## Task item
Every record below is to be retyped exactly, with the pictures left out.

+--

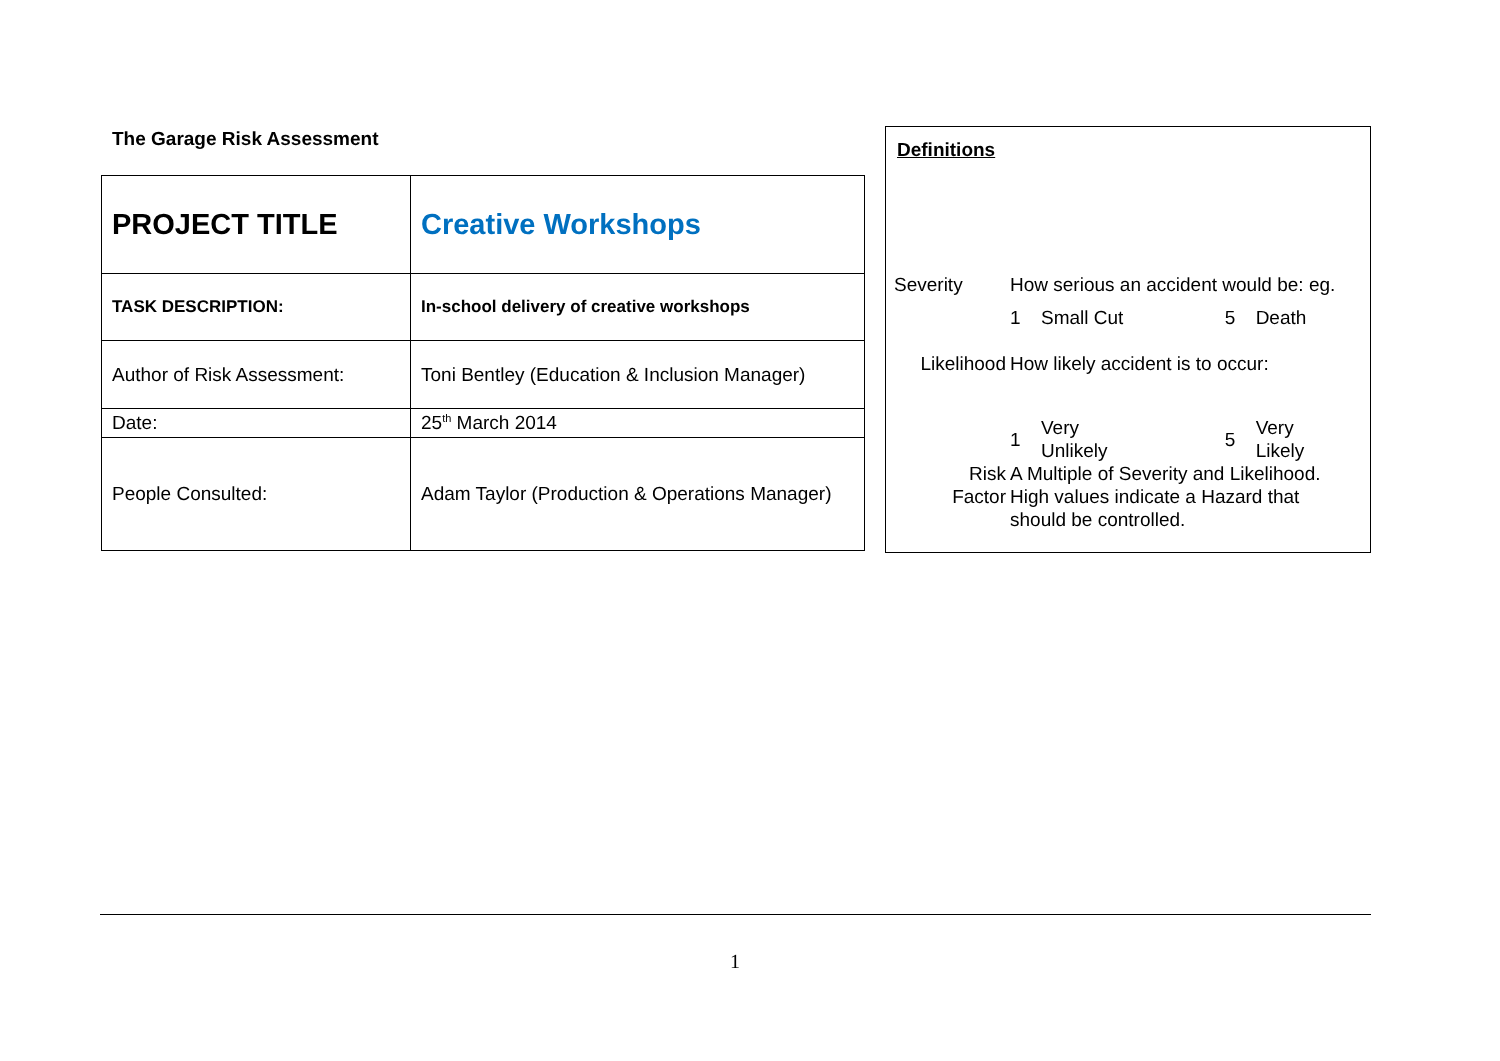The Garage Risk Assessment
| PROJECT TITLE | Creative Workshops |
| TASK DESCRIPTION: | In-school delivery of creative workshops |
| Author of Risk Assessment: | Toni Bentley (Education & Inclusion Manager) |
| Date: | 25<sup>th</sup> March 2014 |
| People Consulted: | Adam Taylor (Production & Operations Manager) |
Definitions
| Severity | How serious an accident would be: eg. | | | |
| | 1 | Small Cut | 5 | Death |
| Likelihood | How likely accident is to occur: | | | |
| | 1 | Very Unlikely | 5 | Very Likely |
| Risk Factor | A Multiple of Severity and Likelihood. High values indicate a Hazard that should be controlled. | | | |
1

+--

## Reply
The Garage Risk Assessment
| PROJECT TITLE | Creative Workshops |
| TASK DESCRIPTION: | In-school delivery of creative workshops |
| Author of Risk Assessment: | Toni Bentley (Education & Inclusion Manager) |
| Date: | 25<sup>th</sup> March 2014 |
| People Consulted: | Adam Taylor (Production & Operations Manager) |
Definitions
| Severity | How serious an accident would be: eg. | | | |
| | 1 | Small Cut | 5 | Death |
| Likelihood | How likely accident is to occur: | | | |
| | 1 | Very Unlikely | 5 | Very Likely |
| Risk Factor | A Multiple of Severity and Likelihood. High values indicate a Hazard that should be controlled. | | | |
1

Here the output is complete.